# Pendants with a 4 jaw chuck



## Gary Max (Jul 13, 2009)

Here's how we make Pendants----I try to keep things very simple so we can make a bunch of product
Using a 4 jaw chuck---here are a couple of easy to follow pics.
There are many different ways to make these---this is just how we get-r-done---plus if you have a 4 jaw chuck you ain't got to buy anything.

1st cut your blanks---I like 3/8 by 1 3/4 round----you can make them any size you like.

2nd --Mount the blanks on the center of your #1 jig----first thing you need to turn is the outside edge---gives you balance

3rd----I just drill a 1/4 inch hole---just pick a spot and drill---no great math here--I do this step on my drill press----be sure you leave enough wood to support your cord.

4th---this is the second jig---it's oversized so you can stick you pendant on off centered and still hold it securly. I use the 1/4 inch drill bit as a pilot shaft---it helps get everything thing inline. Now we turn the face giving the pendant it's final shape and sand.

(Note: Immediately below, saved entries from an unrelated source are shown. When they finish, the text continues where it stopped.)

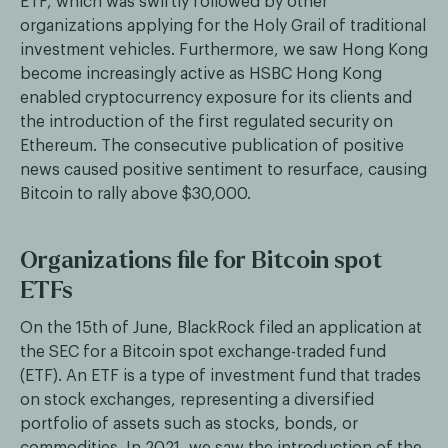
ETF, which was swiftly followed by other
organizations applying for the Holy Grail of traditional
investment vehicles. Furthermore, we saw Hong Kong
become increasingly active as HSBC Hong Kong
enabled cryptocurrency exposure for its clients and
the introduction of the first regulated security on
Ethereum. The consecutive publication of positive
news caused positive sentiment to resurface, causing
Bitcoin to rally above $30,000.
Organizations file for Bitcoin spot
ETFs
On the 15th of June, BlackRock filed an application at
the SEC for a Bitcoin spot exchange-traded fund
(ETF). An ETF is a type of investment fund that trades
on stock exchanges, representing a diversified
portfolio of assets such as stocks, bonds, or
commodities. In 2021, we saw the introduction of the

5th---using a small sander on the back ---- and it is ready for a finish.


----------



## jaeger (Jul 13, 2009)

Thanks for the tips and taking the time to take and post the photos.


----------



## leehljp (Jul 13, 2009)

Thanks Gary, Good ideas.


----------



## rjwolfe3 (Jul 13, 2009)

Thanks for the info!


----------



## Gary Max (Jul 14, 2009)

Right now my wife is working on getting a 100 of these made. We sold 3 at last weekends show.
Oh---we are using 2mm leather cord.


----------



## gad5264 (Jul 14, 2009)

Thanks for the info Gary


----------



## mickr (Jul 18, 2009)

good info..don't know that I'll make pendants, but I have good info if I choose to..thanks


----------